Dans cette affaire, le salarié ne possédait pas de véhicule personnel et le lieu de mutation n’était pas déservi par les transports en commun. En outre, l’employeur n’avait rien mis en oeuvre pour rendre possible ou plus facile cette mutation.

La Cour jugea que cette mutation était un abus de droit car de nombreux élément permettaient de penser que cette mutation n’avait été mise en oeuvre que pour obtenir le refus du salarié et mettre en oeuvre un licenciement.

Muter un salarié sur un poste éloigné est un abus de droit si l’employeur de peut pas démontrer pourquoi il a mis en oeuvre cette mutation et que le poste était bien vacant, qu’il n’y avait pas d’autre solution que de muter le salarié pour telle ou telle raison de qualification ou de compétence…etc

En d’autres termes, pour l’employeur, il ne suffit pas d’une clause de mobilité dans le contrat de travail pour pouvoir procéder sans difficulté à une mutation.

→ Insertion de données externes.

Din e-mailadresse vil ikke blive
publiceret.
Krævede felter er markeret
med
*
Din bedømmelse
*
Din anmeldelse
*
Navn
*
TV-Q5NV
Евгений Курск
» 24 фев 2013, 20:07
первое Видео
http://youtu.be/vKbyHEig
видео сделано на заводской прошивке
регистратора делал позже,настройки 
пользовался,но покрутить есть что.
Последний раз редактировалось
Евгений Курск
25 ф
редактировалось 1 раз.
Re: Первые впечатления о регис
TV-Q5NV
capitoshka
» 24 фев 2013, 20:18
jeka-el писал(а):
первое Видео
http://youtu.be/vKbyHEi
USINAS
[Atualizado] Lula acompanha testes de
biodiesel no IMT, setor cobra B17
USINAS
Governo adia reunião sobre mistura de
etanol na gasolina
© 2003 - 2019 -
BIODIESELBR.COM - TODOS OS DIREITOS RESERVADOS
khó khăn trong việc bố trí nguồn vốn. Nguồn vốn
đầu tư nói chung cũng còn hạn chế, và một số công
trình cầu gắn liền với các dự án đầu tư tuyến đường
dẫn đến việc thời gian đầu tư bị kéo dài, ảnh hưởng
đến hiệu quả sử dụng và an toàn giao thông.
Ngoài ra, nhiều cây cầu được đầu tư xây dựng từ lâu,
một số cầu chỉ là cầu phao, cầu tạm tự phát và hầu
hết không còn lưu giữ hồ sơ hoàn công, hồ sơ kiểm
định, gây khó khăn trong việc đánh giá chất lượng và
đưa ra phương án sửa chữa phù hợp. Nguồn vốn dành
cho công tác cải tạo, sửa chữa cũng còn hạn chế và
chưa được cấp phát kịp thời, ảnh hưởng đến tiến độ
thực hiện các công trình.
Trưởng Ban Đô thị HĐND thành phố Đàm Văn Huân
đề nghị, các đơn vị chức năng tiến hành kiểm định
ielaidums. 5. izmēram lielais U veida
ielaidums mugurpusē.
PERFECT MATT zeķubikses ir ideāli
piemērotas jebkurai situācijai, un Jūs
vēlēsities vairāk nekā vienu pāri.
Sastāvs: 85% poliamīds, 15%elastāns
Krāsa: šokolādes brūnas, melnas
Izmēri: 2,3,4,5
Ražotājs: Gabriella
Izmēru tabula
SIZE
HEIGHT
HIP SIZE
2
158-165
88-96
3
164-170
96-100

Source : YN avocat Lyon droit du travail; Cassation sociale 25 mars 2009, n°07-45.281

Indemnités de licenciement : quels impôts et charges sociales ?

Les indemnités de licenciement sont-elles nettes ou bien y a-t-il des retenues de charges sociales ?

Et quelle fiscalité ? Est-ce imposable ?

Voici les informations principales à retenir pour les cas classiques (hors cas particulier des sommes perçues dans le cadre d’un Plan de Sauvegarde de l’Emploi) :

Lorsque indemnité de licenciement est versée, la somme n’est pas soumise à cotisations de Sécurité Sociale. Il n’y a donc pas un brut et un net, comme sur un salaire. Mais attention, il y a un seuil fixé à 2 Plafonds annuels de Sécurité Sociale, soit 79 464 € en 2018. Cela signifie qu’y a exonération de charges sociales jusqu’à ce plafond. Au delà, chaque euro supplémentaire est soumis à charges sociales comme un salaire. Et à cotisations patronales pour l’employeur.

Attention : pour déterminer si le seuil est atteint, il faut prendre en compte toutes les indemnités perçues : l’indemnité de licenciement prévue par la convention collective ou le Code du travail, plus l’éventuelle indemnité supplémentaire versée dans le cadre d’un accord amiable (transaction).

Pour la CSG : l’indemnité conventionnelle ou légale est exonérée, tant qu’elle ne dépasse pas ce seuil de 79 464 €. En revanche, l’indemnité versée dans le cadre d’une transaction (accord amiable) est soumise dans son intégralité (9,2%).

Sur le plan fiscal : il y différents cas de figure, pour les très importantes indemnités. Dans la majorité des situations, le plus simple est de retenir que l’indemnité de licenciement est exonérée d’impôt sur le montant qui n’excède pas deux fois la rémunération annuelle perçue au cours de l’année civile précédente. En clair, si votre rémunération brute était de 50 000 € l’année précédente, l’indemnité de licenciement est exonérée jusqu’à 100 000,00 €.